I have just replaced my old Acer laptop with a rather nice Lenovo W520. This has plenty of memory and is able to run Hyper-V. In the past for TFS demos I had used boot from VHD to boot the Acer into Windows 2K8, as the Acer could not run Hyper-V due to lack of hardware virtualisation support in the bios. So I had a fully configured VHD boot what I wanted to move to Hyper-V.

My first though was I could just use the P2V system build into SCVMM. I ran the wizard, connected to my VHD booted Acer laptop, provide the details asked for and all looked good until the last screen when I got the error

Error (13256):
The disk with index 1 on source machine 192.168.100.30 is an attached virtual hard disk. This configuration is not supported for physical-to-virtual conversions.

image

So that was a non starter.

So I just copied the VHD to my new Hyper-V server and created a new Hyper-V VM using it. However, when I tried to boot this it said I had no boot sector. When you think about it this not unreasonable as this VHD was always booted off my laptops primary disk boot partition. The process to fix this was as follows (thanks to Rik for some help here)
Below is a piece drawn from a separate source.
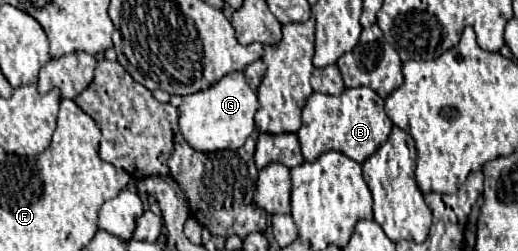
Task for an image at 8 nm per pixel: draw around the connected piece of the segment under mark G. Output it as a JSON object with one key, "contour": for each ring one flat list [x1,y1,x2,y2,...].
{"contour":[[241,71,227,73,223,79,213,83,205,91,197,91,183,97,179,109,179,129,185,141,197,151,221,151,239,149,245,139,255,131,255,111,259,109,257,93,247,85]]}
  1. Mount the VHD directly onto my Windows 2K8 Hyper-V host via the Disk Manager in the admin tools.Don’t bother to assign a drive letter.
  2. Select the Windows 2K8 partition on the VHD and shrink it by 110Mb, this is to create space for the boot partition (I suppose you could use a VHD resizer tool, but that would be slower from my experience as this rewrites the whole VHD, the shrink is very quick)
  3. In the new gap, create a simple partition and format as NTFS with the same ‘System Reserved’
  4. Dismount the VHD
  5. Start the Hyper-V VM using the edit VHD, you will still get the no boot device error
  6. Attach a Windows 7 DVD ISO and restart the VM, it should boot into the Windows setup. On the first screen press Shift F10 to get the command prompt.
  7. You should be on drive X: and see a drive C; (your old VHD partition) and D: ( the newly created one)
  8. Run the command bcdboot c:windows /s d: to create the boot partition
  9. Load diskpart and (probably) the following commands
  • select the VHD disk – sel disk 0
  • list the partitions – list part
  • select the new partition – sel part 2
  • make it active – active
  • exit distpart
  1. As a check you can run the command bcdedit to see that it added something (this command would have returned nothing prior to bcdboot being run)

You should now be able to restart the VM and it should boot using the installed Windows 2K8 partition. As it has changed hardware it will probably want to reboot a few times as drivers are updated.